- Exercise inputs:
Start of Block
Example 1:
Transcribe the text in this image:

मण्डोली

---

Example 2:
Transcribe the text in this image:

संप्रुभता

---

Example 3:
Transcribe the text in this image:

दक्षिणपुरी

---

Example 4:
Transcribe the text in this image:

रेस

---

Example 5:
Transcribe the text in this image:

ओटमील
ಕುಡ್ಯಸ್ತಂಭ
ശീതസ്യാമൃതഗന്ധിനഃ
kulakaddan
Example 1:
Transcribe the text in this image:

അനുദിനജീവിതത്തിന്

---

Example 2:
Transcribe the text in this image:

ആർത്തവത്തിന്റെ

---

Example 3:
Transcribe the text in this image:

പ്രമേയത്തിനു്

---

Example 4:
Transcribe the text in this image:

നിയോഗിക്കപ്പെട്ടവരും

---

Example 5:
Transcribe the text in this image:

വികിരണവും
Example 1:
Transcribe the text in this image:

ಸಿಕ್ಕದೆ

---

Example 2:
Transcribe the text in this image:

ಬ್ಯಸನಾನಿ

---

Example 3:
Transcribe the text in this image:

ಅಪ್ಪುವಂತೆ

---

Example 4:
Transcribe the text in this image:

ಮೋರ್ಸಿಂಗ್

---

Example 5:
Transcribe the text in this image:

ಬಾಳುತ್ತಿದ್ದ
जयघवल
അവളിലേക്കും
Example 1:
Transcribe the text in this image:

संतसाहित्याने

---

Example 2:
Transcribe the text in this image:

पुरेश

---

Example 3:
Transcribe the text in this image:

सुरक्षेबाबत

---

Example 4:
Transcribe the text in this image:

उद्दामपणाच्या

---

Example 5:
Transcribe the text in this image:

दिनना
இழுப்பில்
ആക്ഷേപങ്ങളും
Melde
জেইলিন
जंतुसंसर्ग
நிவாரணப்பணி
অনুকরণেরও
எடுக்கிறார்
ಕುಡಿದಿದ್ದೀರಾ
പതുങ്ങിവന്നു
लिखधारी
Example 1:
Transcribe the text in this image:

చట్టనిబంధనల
End of Block
- Task description: Copy out all of the records verbatim.

- Output below:
Example 1:
Transcribe the text in this image:

मण्डोली

---

Example 2:
Transcribe the text in this image:

संप्रुभता

---

Example 3:
Transcribe the text in this image:

दक्षिणपुरी

---

Example 4:
Transcribe the text in this image:

रेस

---

Example 5:
Transcribe the text in this image:

ओटमील
ಕುಡ್ಯಸ್ತಂಭ
ശീതസ്യാമൃതഗന്ധിനഃ
kulakaddan
Example 1:
Transcribe the text in this image:

അനുദിനജീവിതത്തിന്

---

Example 2:
Transcribe the text in this image:

ആർത്തവത്തിന്റെ

---

Example 3:
Transcribe the text in this image:

പ്രമേയത്തിനു്

---

Example 4:
Transcribe the text in this image:

നിയോഗിക്കപ്പെട്ടവരും

---

Example 5:
Transcribe the text in this image:

വികിരണവും
Example 1:
Transcribe the text in this image:

ಸಿಕ್ಕದೆ

---

Example 2:
Transcribe the text in this image:

ಬ್ಯಸನಾನಿ

---

Example 3:
Transcribe the text in this image:

ಅಪ್ಪುವಂತೆ

---

Example 4:
Transcribe the text in this image:

ಮೋರ್ಸಿಂಗ್

---

Example 5:
Transcribe the text in this image:

ಬಾಳುತ್ತಿದ್ದ
जयघवल
അവളിലേക്കും
Example 1:
Transcribe the text in this image:

संतसाहित्याने

---

Example 2:
Transcribe the text in this image:

पुरेश

---

Example 3:
Transcribe the text in this image:

सुरक्षेबाबत

---

Example 4:
Transcribe the text in this image:

उद्दामपणाच्या

---

Example 5:
Transcribe the text in this image:

दिनना
இழுப்பில்
ആക്ഷേപങ്ങളും
Melde
জেইলিন
जंतुसंसर्ग
நிவாரணப்பணி
অনুকরণেরও
எடுக்கிறார்
ಕುಡಿದಿದ್ದೀರಾ
പതുങ്ങിവന്നു
लिखधारी
Example 1:
Transcribe the text in this image:

చట్టనిబంధనల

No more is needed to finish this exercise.